When I finally got around to my batch of frozen and pitted cherries, I was feeling rather bold, and decided to give the recipe a major overhaul, swapping out enough ingredients to create a recipe distinctively different from its original creation. I still credit Saveur with the inspiration, which goes a long long way. I decided to stick with wheat flour and only wheat flower; I scaled back the sugar, because I always prefer my everyday cakes to err on the less-sweet side. Out went the kirsch, and in went creme de cassis – I’ve got nothing against kirsch, but I wanted something with a more berry-like zing, and creme de cassis sings so beautifully in desserts. Have you ever had creme de cassis? Smelled it? It’s intoxicating – I am always tempted to pour a bit over a “boule” of vanilla ice cream, because it’s really one of the best things ever. And also, in the spirit of full disclosure, I realized I was flat out of kirsch, and felt a bit lazy having to walk over two whole blocks while all my ingredients sat neatly in a mise en place. In my last throes of creativity I decided to use buttermilk instead of regular milk the original recipe called for. I find that buttermilk yields a more tender crumb in a cake, and who doesn’t like a tender crumb?

hungarian sour cherry cake

This is a hearty cake – the whole wheat gives it heft and body, and the berries make the batter shine. But here’s the rub – this cake would be a perfect breakfast cake over coffee on a crisp, rainy fall day.

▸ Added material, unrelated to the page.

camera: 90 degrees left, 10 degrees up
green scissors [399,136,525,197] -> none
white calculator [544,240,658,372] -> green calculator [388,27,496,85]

So, don’t despair if sour cherries are out of season, throw some blueberries in it. Or, I wonder, how will this cake taste with some thinly sliced apples, sprinkled with cinnamon? I bet you it’ll be perfect. You really can’t go wrong!

hungarian sour cherry cake

I made this a week ago and a bunch of us, my plus one included (should I tell you his name?) ate it for dessert and there was still lots of the cake left over, (this makes a lot of cake, so be sure to invite friends over!) and then (and this part here is tragic and my lower lip quivers as I type this), then we forgot about the cake and it sat in the fridge for over a week until I discovered it again, but by then it had gone bad and needed to be tossed. But I can’t bring myself to do it. Sour cherries! I worked so hard for them! All the pitting and freezing and unfreezing! Sigh. I’ll have to dispose of the cake tonight. Most likely with a proper burial, followed by moment of silence. And perhaps a somber song or a poem.